Source data>
======
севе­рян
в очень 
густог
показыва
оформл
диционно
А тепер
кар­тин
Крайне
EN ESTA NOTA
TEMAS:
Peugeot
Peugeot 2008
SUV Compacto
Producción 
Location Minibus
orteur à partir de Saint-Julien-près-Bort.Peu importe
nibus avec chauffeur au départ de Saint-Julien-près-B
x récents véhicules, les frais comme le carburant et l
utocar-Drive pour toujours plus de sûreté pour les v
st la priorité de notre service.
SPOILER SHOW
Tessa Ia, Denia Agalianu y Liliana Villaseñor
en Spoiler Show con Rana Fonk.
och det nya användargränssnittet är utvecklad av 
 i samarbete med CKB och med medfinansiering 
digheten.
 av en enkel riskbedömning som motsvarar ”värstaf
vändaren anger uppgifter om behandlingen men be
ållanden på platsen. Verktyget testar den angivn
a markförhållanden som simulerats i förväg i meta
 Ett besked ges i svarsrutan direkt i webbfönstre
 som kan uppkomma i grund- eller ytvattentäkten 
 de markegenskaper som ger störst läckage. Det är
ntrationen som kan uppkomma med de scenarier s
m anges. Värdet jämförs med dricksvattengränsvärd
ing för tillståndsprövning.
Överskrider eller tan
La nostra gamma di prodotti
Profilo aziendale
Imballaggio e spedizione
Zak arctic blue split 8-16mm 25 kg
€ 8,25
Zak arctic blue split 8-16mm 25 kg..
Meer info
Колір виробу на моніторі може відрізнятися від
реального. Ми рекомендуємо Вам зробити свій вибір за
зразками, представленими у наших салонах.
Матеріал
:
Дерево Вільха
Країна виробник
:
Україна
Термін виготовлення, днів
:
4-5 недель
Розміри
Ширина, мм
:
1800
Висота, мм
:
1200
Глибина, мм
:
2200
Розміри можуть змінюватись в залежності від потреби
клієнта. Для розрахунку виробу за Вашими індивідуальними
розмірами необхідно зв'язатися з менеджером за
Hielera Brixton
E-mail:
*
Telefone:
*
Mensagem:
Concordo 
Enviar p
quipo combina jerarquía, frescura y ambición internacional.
======
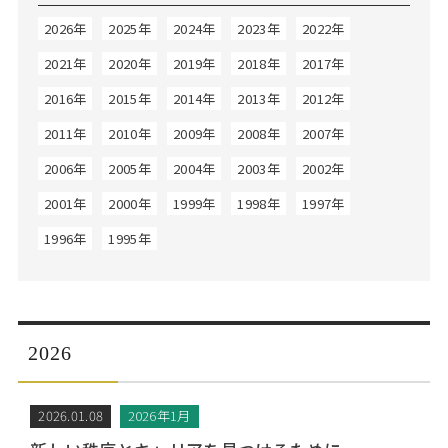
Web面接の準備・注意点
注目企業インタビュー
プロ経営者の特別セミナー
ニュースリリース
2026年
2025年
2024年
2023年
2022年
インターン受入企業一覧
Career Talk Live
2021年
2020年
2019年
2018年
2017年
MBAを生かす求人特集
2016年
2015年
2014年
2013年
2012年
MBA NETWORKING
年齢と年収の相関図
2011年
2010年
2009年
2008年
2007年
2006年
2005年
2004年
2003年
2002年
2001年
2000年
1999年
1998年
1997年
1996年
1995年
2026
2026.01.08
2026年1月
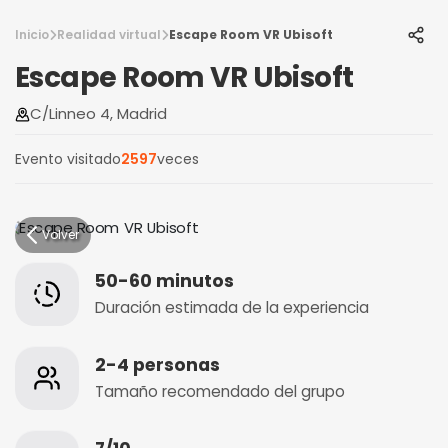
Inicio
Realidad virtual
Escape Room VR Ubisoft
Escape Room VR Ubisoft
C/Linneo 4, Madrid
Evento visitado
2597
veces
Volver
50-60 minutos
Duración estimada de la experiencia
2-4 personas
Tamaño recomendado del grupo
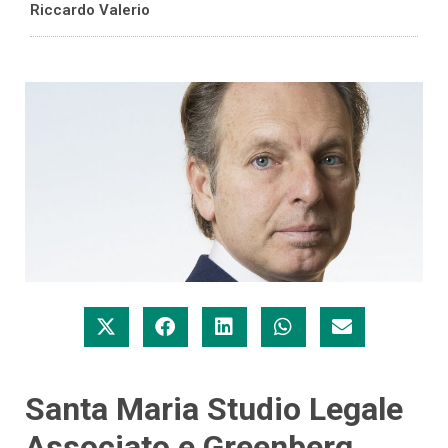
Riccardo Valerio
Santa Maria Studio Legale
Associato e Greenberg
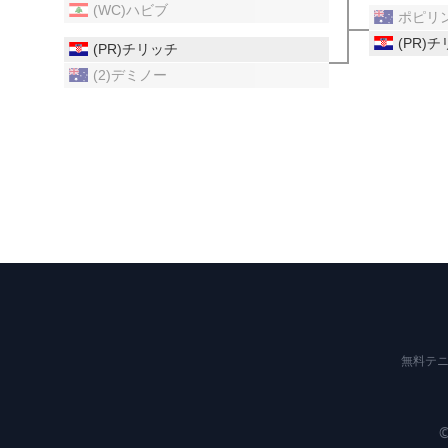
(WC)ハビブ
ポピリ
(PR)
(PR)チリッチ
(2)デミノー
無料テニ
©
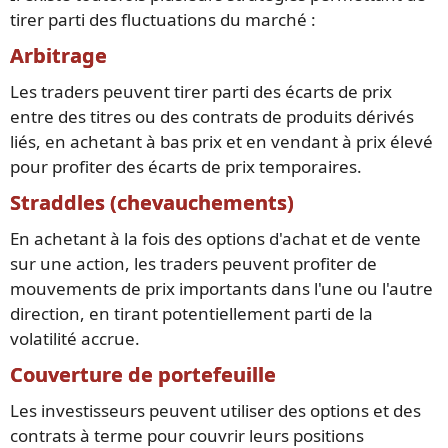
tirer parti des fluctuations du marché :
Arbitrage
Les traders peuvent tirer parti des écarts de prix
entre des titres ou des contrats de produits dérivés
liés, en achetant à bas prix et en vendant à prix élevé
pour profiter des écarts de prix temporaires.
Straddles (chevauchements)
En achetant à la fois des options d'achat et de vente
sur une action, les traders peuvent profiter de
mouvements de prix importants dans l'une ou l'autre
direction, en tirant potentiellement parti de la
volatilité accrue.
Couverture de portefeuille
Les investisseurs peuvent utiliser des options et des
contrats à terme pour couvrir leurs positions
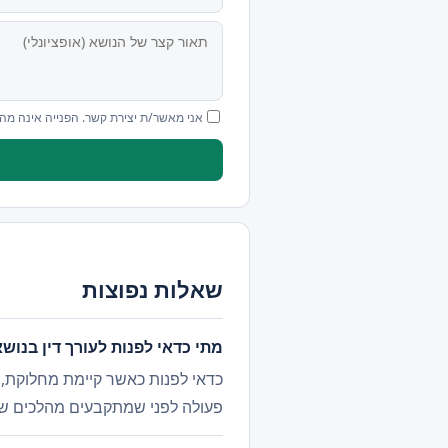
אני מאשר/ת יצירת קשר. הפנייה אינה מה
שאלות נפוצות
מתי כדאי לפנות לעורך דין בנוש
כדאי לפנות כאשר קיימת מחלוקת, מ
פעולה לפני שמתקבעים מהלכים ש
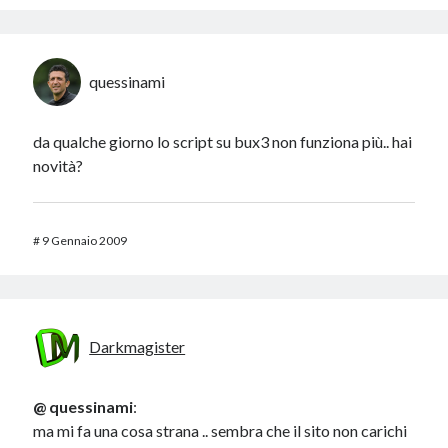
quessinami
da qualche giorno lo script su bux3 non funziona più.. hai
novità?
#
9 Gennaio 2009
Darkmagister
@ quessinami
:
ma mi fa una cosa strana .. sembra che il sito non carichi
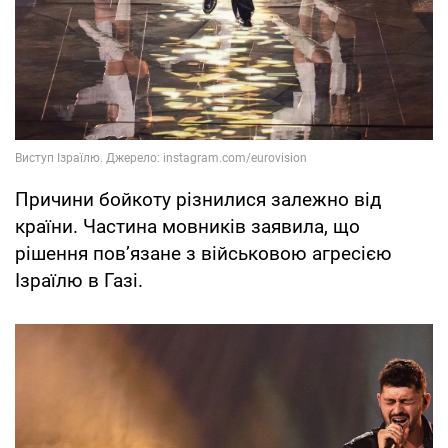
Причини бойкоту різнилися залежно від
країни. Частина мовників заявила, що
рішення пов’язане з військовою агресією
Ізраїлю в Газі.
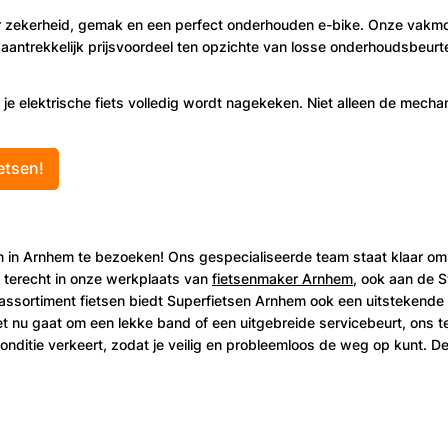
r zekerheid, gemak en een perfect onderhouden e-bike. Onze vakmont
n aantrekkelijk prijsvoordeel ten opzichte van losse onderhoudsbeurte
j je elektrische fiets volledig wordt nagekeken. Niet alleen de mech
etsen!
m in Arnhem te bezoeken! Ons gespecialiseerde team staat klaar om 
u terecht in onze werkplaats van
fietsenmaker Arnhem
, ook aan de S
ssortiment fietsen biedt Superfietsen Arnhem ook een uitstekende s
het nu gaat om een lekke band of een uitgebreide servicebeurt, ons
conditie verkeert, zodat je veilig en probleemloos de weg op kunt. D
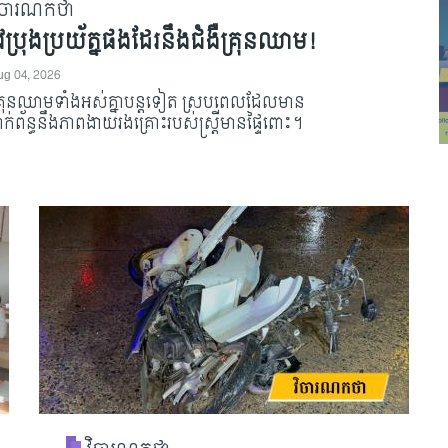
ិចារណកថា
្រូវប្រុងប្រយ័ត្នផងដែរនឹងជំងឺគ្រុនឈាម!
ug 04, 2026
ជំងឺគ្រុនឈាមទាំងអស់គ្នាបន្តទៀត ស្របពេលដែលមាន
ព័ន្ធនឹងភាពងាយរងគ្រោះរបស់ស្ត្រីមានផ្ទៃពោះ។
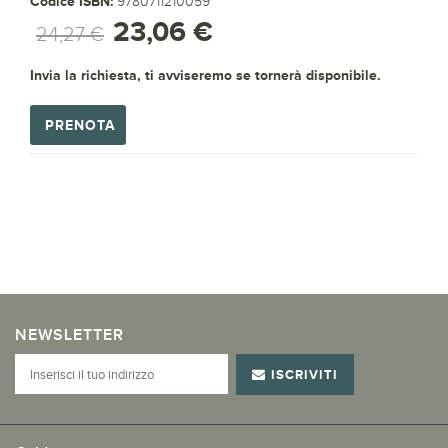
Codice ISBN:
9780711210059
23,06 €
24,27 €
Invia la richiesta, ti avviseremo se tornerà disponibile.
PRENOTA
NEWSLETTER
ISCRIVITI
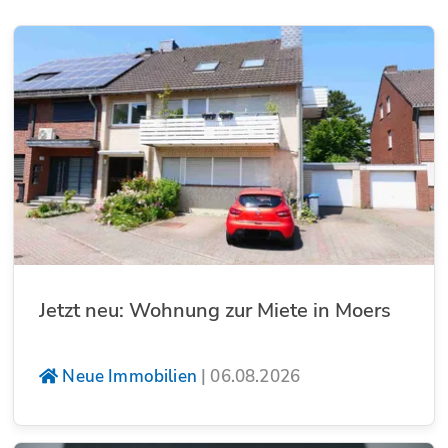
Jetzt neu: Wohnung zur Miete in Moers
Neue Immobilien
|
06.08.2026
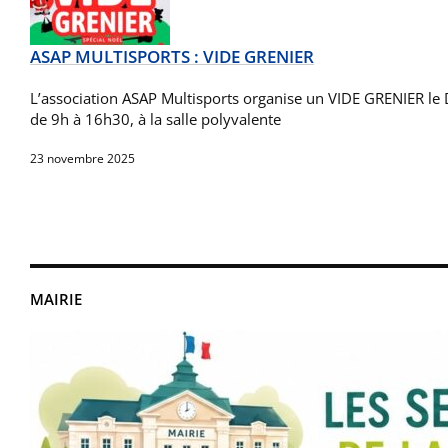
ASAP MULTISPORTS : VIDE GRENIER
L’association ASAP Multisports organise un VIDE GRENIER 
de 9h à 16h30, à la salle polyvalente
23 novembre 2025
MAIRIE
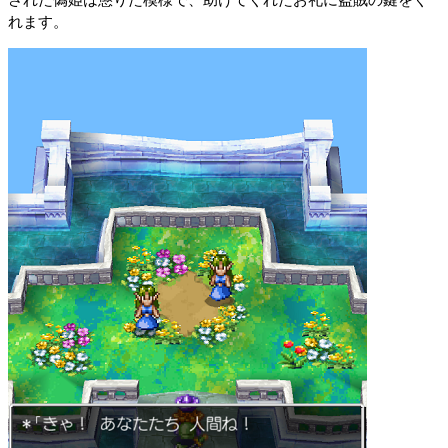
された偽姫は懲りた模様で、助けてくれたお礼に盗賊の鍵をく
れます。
======
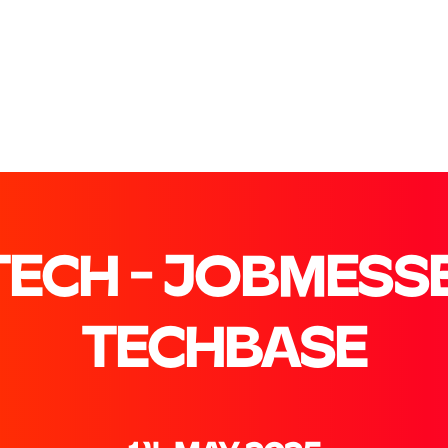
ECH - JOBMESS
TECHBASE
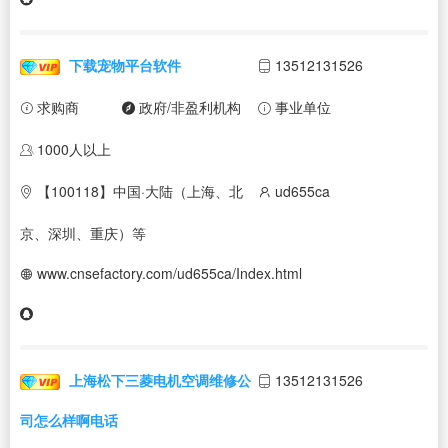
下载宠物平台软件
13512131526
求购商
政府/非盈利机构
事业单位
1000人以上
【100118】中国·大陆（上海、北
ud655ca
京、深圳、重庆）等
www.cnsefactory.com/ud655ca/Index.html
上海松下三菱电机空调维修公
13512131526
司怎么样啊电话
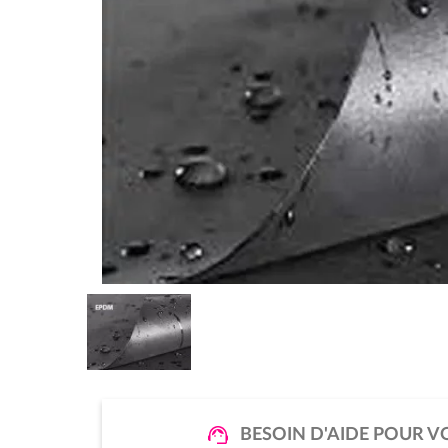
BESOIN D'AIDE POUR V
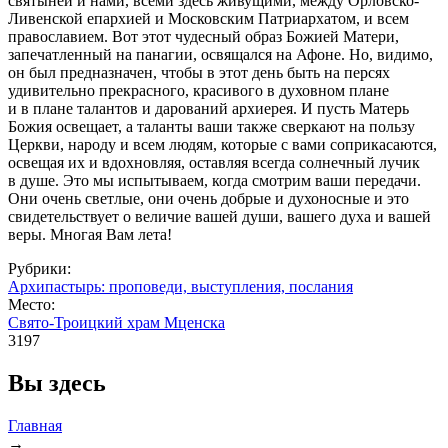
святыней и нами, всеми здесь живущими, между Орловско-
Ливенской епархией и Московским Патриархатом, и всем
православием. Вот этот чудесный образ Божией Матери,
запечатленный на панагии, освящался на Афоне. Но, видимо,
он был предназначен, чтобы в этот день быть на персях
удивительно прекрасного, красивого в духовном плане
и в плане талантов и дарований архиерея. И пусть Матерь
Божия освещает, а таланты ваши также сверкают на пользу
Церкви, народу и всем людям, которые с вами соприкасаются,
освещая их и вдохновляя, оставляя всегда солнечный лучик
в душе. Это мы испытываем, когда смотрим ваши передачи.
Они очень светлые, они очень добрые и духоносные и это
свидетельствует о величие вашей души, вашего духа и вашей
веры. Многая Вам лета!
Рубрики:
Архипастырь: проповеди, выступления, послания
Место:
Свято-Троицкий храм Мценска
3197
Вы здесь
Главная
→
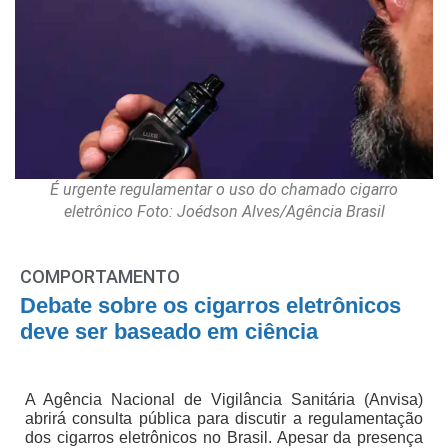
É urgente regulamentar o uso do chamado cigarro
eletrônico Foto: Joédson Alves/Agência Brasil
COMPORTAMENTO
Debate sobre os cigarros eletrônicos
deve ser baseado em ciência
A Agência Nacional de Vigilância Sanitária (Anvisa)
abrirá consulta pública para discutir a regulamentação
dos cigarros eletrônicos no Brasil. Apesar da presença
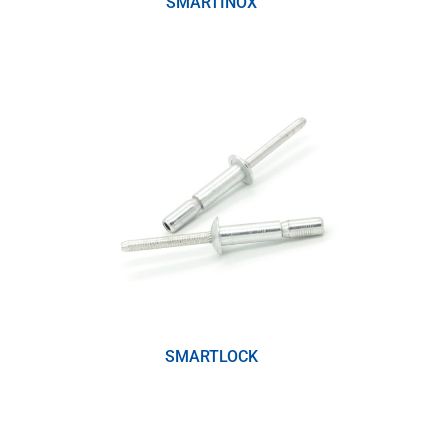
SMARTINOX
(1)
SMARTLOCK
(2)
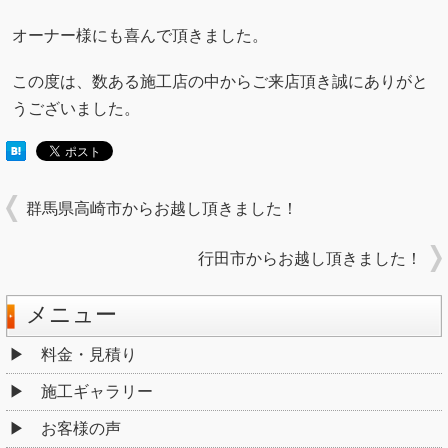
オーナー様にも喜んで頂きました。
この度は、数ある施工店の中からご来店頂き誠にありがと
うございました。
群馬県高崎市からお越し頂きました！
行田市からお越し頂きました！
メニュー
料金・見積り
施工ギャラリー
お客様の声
======
Work to be completed> Please tally how many lines in the listing above contain the word "Розміри", and answer with the figure alone.

Exercise answer> 2